To-do item |
Retype, word for word, every line of the records below starting at the one that contains "raising a family, then" and ending at the one that contains "Brett McKay"; include both of those lines and nothing more.

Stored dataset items
+ + + + +

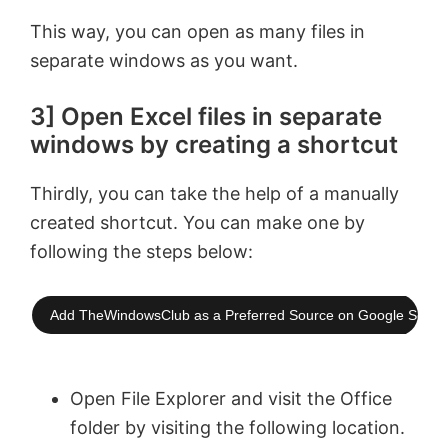
e
This way, you can open as many files in
separate windows as you want.
o
3] Open Excel files in separate
windows by creating a shortcut
Thirdly, you can take the help of a manually
created shortcut. You can make one by
following the steps below:
Add TheWindowsClub as a Preferred Source on Google Searc
Open File Explorer and visit the Office
folder by visiting the following location.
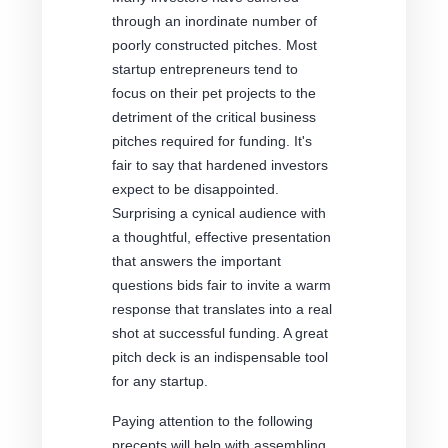
through an inordinate number of
poorly constructed pitches. Most
startup entrepreneurs tend to
focus on their pet projects to the
detriment of the critical business
pitches required for funding. It's
fair to say that hardened investors
expect to be disappointed.
Surprising a cynical audience with
a thoughtful, effective presentation
that answers the important
questions bids fair to invite a warm
response that translates into a real
shot at successful funding. A great
pitch deck is an indispensable tool
for any startup.
Paying attention to the following
precepts will help with assembling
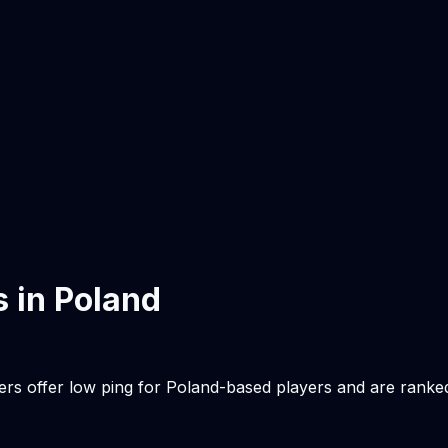
s in
Poland
ers offer low ping for
Poland
-based players and are ranke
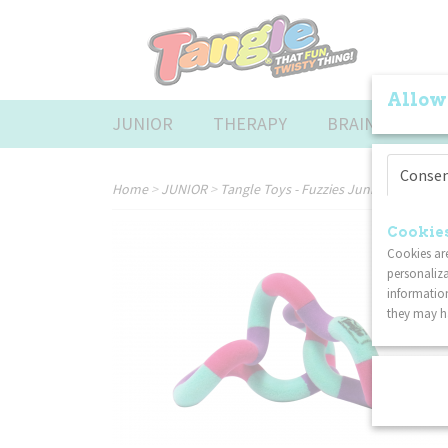
Allow
JUNIOR
THERAPY
BRAINTOOLS
Conse
Home
>
JUNIOR
>
Tangle Toys - Fuzzies Junior - Pink Pu
Cookies
Cookies are
personaliza
information
they may ha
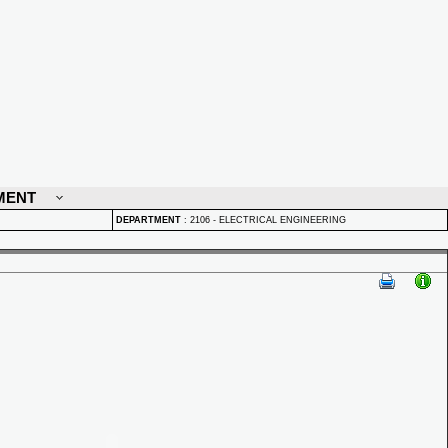
MENT
DEPARTMENT
:
2106 - ELECTRICAL ENGINEERING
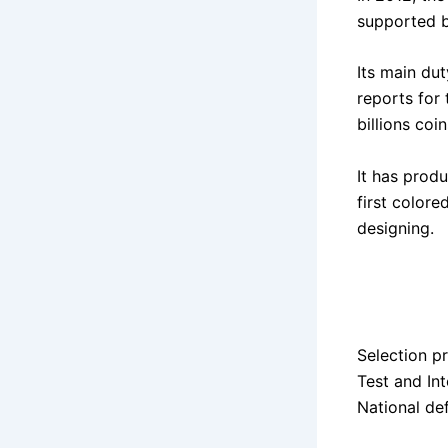
supported 
Its main du
reports for
billions coi
It has prod
first colore
designing.
Selection p
Test and Int
National d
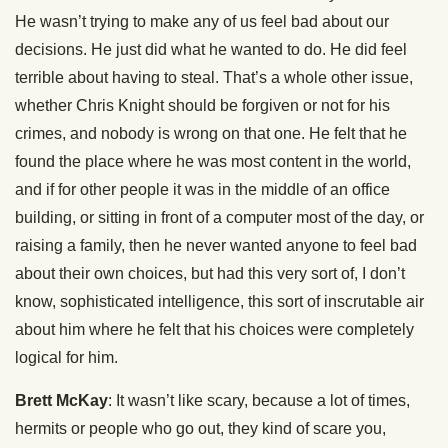
He wasn’t trying to make any of us feel bad about our
decisions. He just did what he wanted to do. He did feel
terrible about having to steal. That’s a whole other issue,
whether Chris Knight should be forgiven or not for his
crimes, and nobody is wrong on that one. He felt that he
found the place where he was most content in the world,
and if for other people it was in the middle of an office
building, or sitting in front of a computer most of the day, or
raising a family, then he never wanted anyone to feel bad
about their own choices, but had this very sort of, I don’t
know, sophisticated intelligence, this sort of inscrutable air
about him where he felt that his choices were completely
logical for him.
Brett McKay
: It wasn’t like scary, because a lot of times,
hermits or people who go out, they kind of scare you,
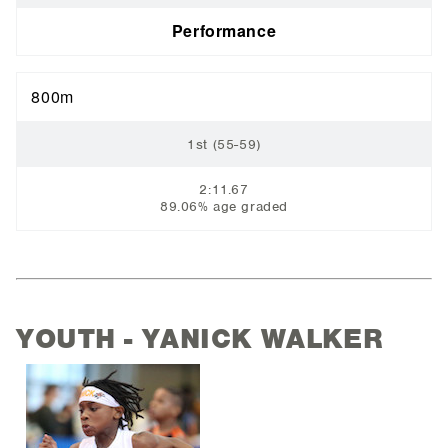
Performance
800m
1st (55-59)
2:11.67
89.06% age graded
YOUTH - YANICK WALKER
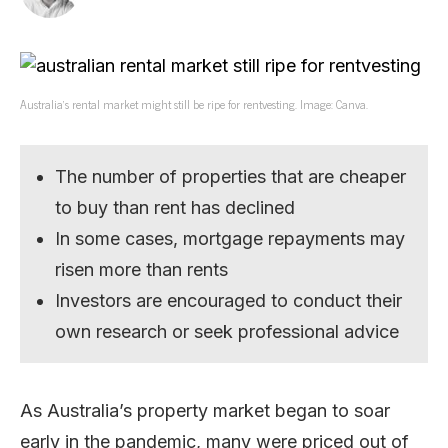
Australia’s rental market might still be ripe for rentvesting. Image: Canva.
The number of properties that are cheaper
to buy than rent has declined
In some cases, mortgage repayments may
risen more than rents
Investors are encouraged to conduct their
own research or seek professional advice
As Australia’s property market began to soar
early in the pandemic, many were priced out of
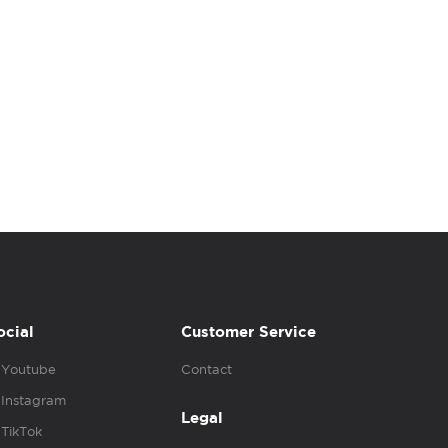
ocial
Customer Service
Youtube
Contact
Instagram
Legal
TikTok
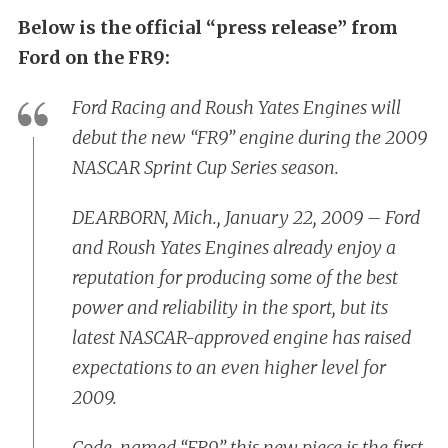
Below is the official “press release” from
Ford on the FR9:
Ford Racing and Roush Yates Engines will
debut the new “FR9” engine during the 2009
NASCAR Sprint Cup Series season.
DEARBORN, Mich., January 22, 2009 – Ford
and Roush Yates Engines already enjoy a
reputation for producing some of the best
power and reliability in the sport, but its
latest NASCAR-approved engine has raised
expectations to an even higher level for
2009.
Code-named “FR9,” this new piece is the first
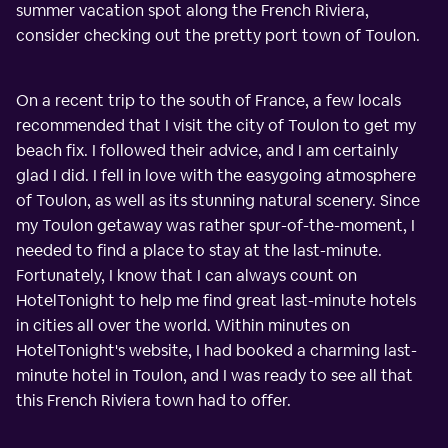
summer vacation spot along the French Riviera,
consider checking out the pretty port town of Toulon.
On a recent trip to the south of France, a few locals
recommended that I visit the city of Toulon to get my
beach fix. I followed their advice, and I am certainly
glad I did. I fell in love with the easygoing atmosphere
of Toulon, as well as its stunning natural scenery. Since
my Toulon getaway was rather spur-of-the-moment, I
needed to find a place to stay at the last-minute.
Fortunately, I know that I can always count on
HotelTonight to help me find great last-minute hotels
in cities all over the world. Within minutes on
HotelTonight's website, I had booked a charming last-
minute hotel in Toulon, and I was ready to see all that
this French Riviera town had to offer.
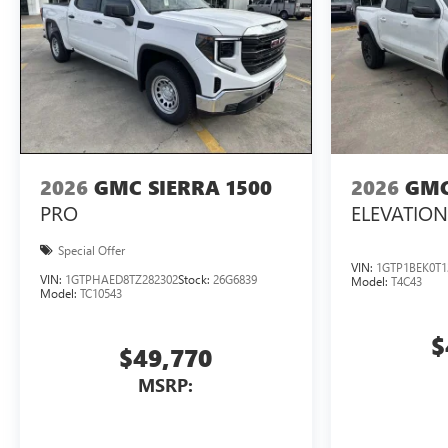
2026
GMC SIERRA 1500
2026
GMC
PRO
ELEVATION
Special Offer
VIN:
1GTP1BEK0T1
VIN:
1GTPHAED8TZ282302
Stock:
26G6839
Model:
T4C43
Model:
TC10543
$
$49,770
MSRP:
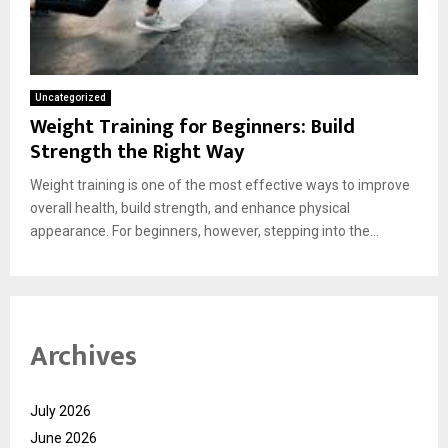
Uncategorized
Weight Training for Beginners: Build
Strength the Right Way
Weight training is one of the most effective ways to improve
overall health, build strength, and enhance physical
appearance. For beginners, however, stepping into the...
Archives
July 2026
June 2026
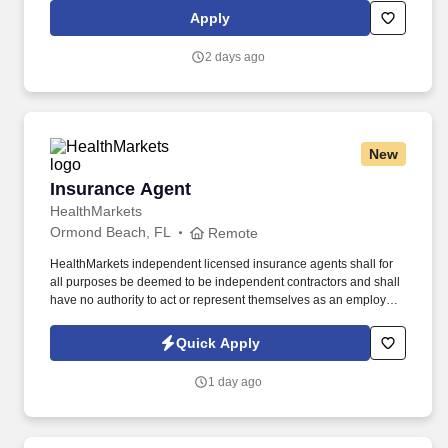
Federal Express Corporation participates in the Department of
Apply
Homeland Security U.S. Citizenship and Immigration Services’ E-
Verify program (For U.S. applicants and employees only).
2 days ago
New
Insurance Agent
Insurance Agent
HealthMarkets
Ormond Beach, FL
Remote
HealthMarkets independent licensed insurance agents shall for
all purposes be deemed to be independent contractors and shall
have no authority to act or represent themselves as an employee
or partner of HealthMarkets Insurance Agency. See
HealthMarkets Privacy Policy at
Quick Apply
https://www.healthmarkets.com/privacy-policy and SonicJobs
Privacy Policy at https://www.sonicjobs.com/us/privacy-policy and
1 day ago
Terms of Use at https://www.sonicjobs.com/us/terms-conditions.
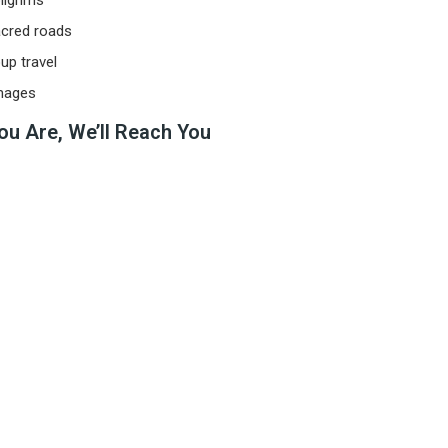
ilgrims
acred roads
up travel
images
ou Are, We’ll Reach You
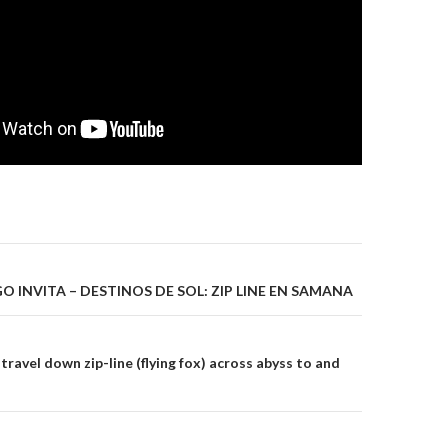
gation
 INVITA – DESTINOS DE SOL: ZIP LINE EN SAMANA
travel down zip-line (flying fox) across abyss to and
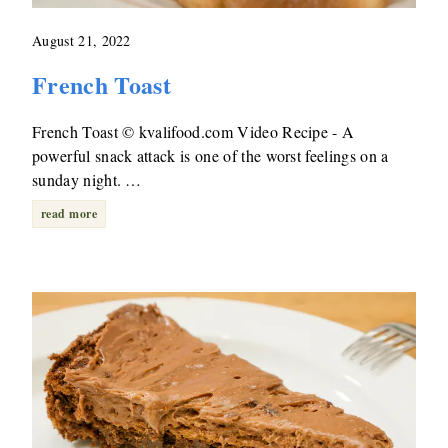
August 21, 2022
French Toast
French Toast © kvalifood.com Video Recipe - A
powerful snack attack is one of the worst feelings on a
sunday night. …
read more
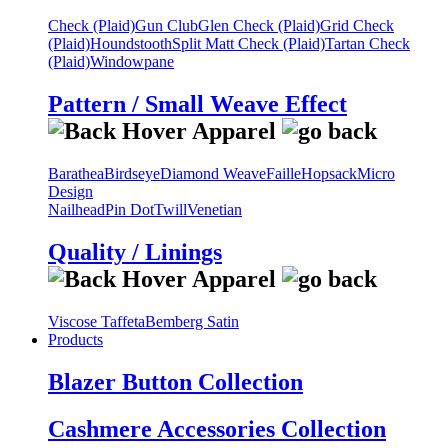
Check (Plaid)
Gun Club
Glen Check (Plaid)
Grid Check
(Plaid)
Houndstooth
Split Matt Check (Plaid)
Tartan Check
(Plaid)
Windowpane
Pattern / Small Weave Effect
Barathea
Birdseye
Diamond Weave
Faille
Hopsack
Micro
Design
Nailhead
Pin Dot
Twill
Venetian
Quality / Linings
Viscose Taffeta
Bemberg Satin
Products
Blazer Button Collection
Cashmere Accessories Collection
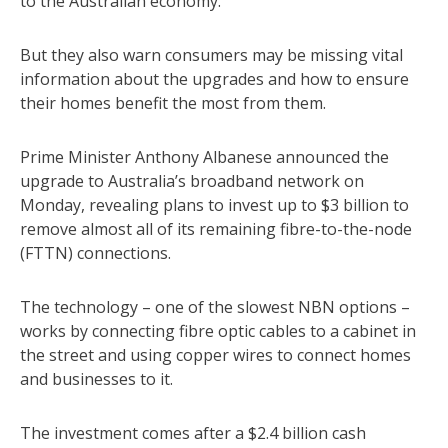
to the Australian economy.
But they also warn consumers may be missing vital
information about the upgrades and how to ensure
their homes benefit the most from them.
Prime Minister Anthony Albanese announced the
upgrade to Australia’s broadband network on
Monday, revealing plans to invest up to $3 billion to
remove almost all of its remaining fibre-to-the-node
(FTTN) connections.
The technology – one of the slowest NBN options –
works by connecting fibre optic cables to a cabinet in
the street and using copper wires to connect homes
and businesses to it.
The investment comes after a $2.4 billion cash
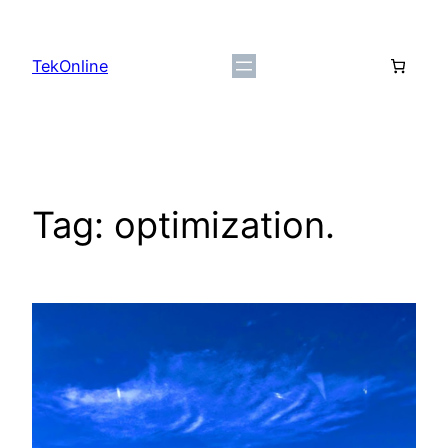
Skip
to
TekOnline
content
Tag:
optimization.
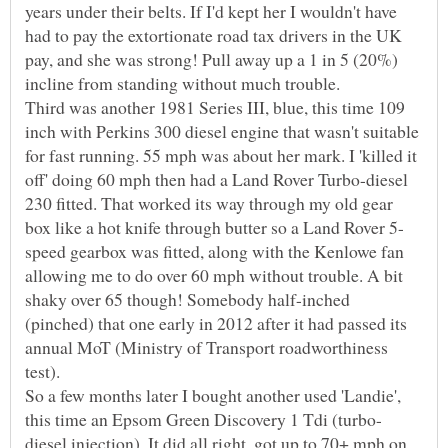
years under their belts. If I'd kept her I wouldn't have
had to pay the extortionate road tax drivers in the UK
pay, and she was strong! Pull away up a 1 in 5 (20%)
Third was another 1981 Series III, blue, this time 109
inch with Perkins 300 diesel engine that wasn't suitable
for fast running. 55 mph was about her mark. I 'killed it
off' doing 60 mph then had a Land Rover Turbo-diesel
230 fitted. That worked its way through my old gear
speed gearbox was fitted, along with the Kenlowe fan
allowing me to do over 60 mph without trouble. A bit
shaky over 65 though! Somebody half-inched
(pinched) that one early in 2012 after it had passed its
annual MoT (Ministry of Transport roadworthiness
test).
So a few months later I bought another used 'Landie',
diesel injection). It did all right, got up to 70+ mph on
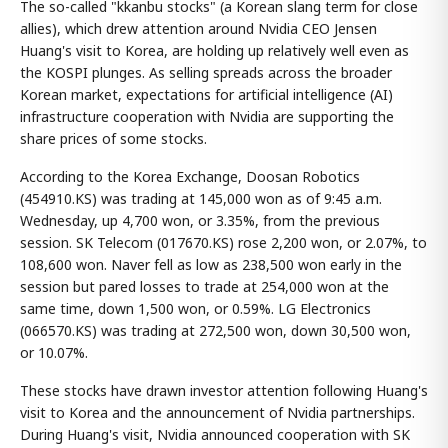
The so-called "kkanbu stocks" (a Korean slang term for close
allies), which drew attention around Nvidia CEO Jensen
Huang's visit to Korea, are holding up relatively well even as
the KOSPI plunges. As selling spreads across the broader
Korean market, expectations for artificial intelligence (AI)
infrastructure cooperation with Nvidia are supporting the
share prices of some stocks.
According to the Korea Exchange, Doosan Robotics
(454910.KS) was trading at 145,000 won as of 9:45 a.m.
Wednesday, up 4,700 won, or 3.35%, from the previous
session. SK Telecom (017670.KS) rose 2,200 won, or 2.07%, to
108,600 won. Naver fell as low as 238,500 won early in the
session but pared losses to trade at 254,000 won at the
same time, down 1,500 won, or 0.59%. LG Electronics
(066570.KS) was trading at 272,500 won, down 30,500 won,
or 10.07%.
These stocks have drawn investor attention following Huang's
visit to Korea and the announcement of Nvidia partnerships.
During Huang's visit, Nvidia announced cooperation with SK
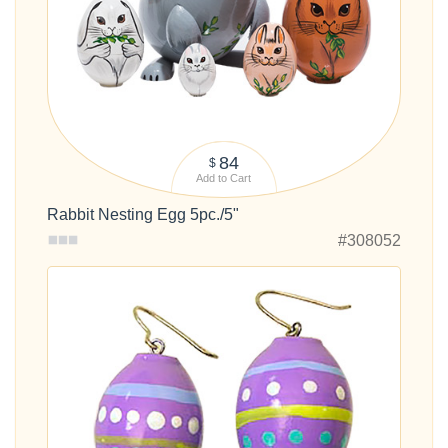
84
$
Add to Cart
Rabbit Nesting Egg 5pc./5"
#308052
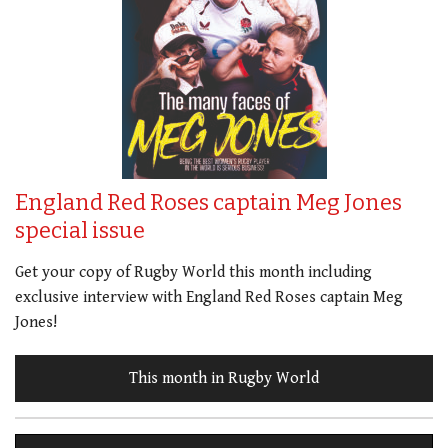
England Red Roses captain Meg Jones
special issue
Get your copy of Rugby World this month including
exclusive interview with England Red Roses captain Meg
Jones!
This month in Rugby World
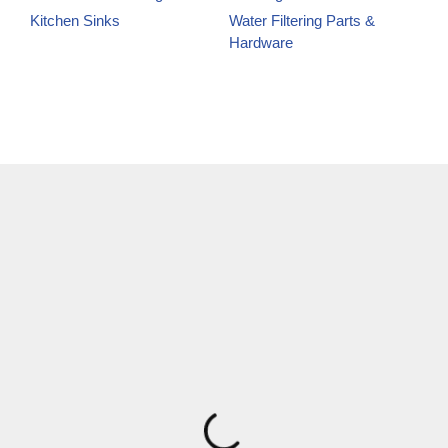
Kitchen Sinks
Water Filtering Parts &
Hardware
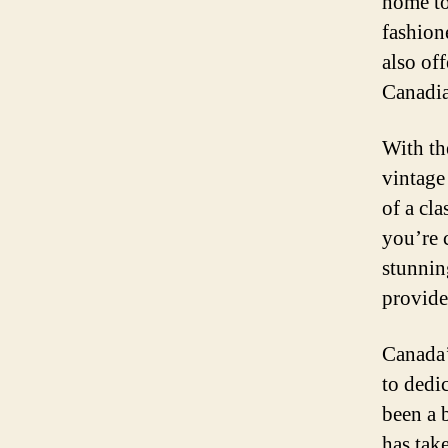
home to
fashion
also of
Canadia
With th
vintage
of a cl
you’re 
stunnin
provide
Canada’
to dedi
been a 
has tak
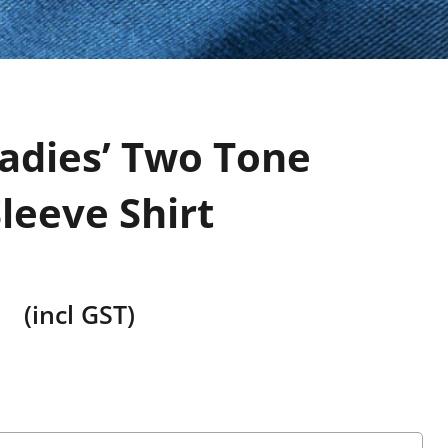
adies’ Two Tone
leeve Shirt
(incl GST)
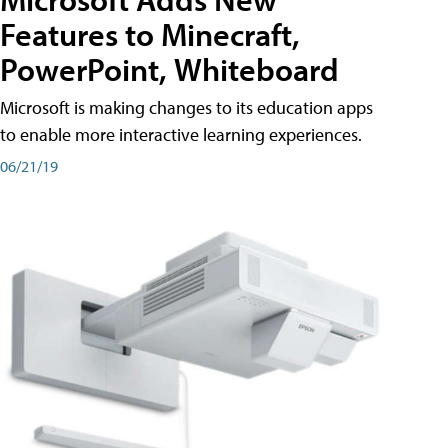
Features to Minecraft,
PowerPoint, Whiteboard
Microsoft is making changes to its education apps
to enable more interactive learning experiences.
06/21/19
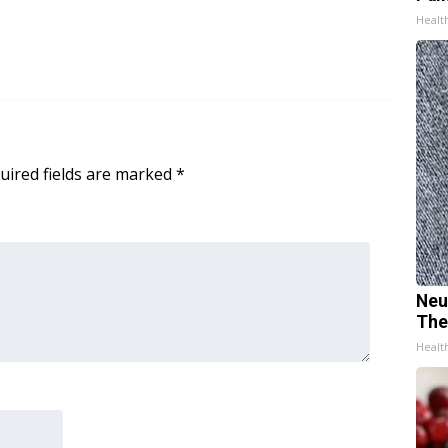
Healt
uired fields are marked
*
Neu
The
Healt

+ + + + +

Output of the task |
raising a family, then he never wanted anyone to feel bad
about their own choices, but had this very sort of, I don’t
know, sophisticated intelligence, this sort of inscrutable air
about him where he felt that his choices were completely
logical for him.
Brett McKay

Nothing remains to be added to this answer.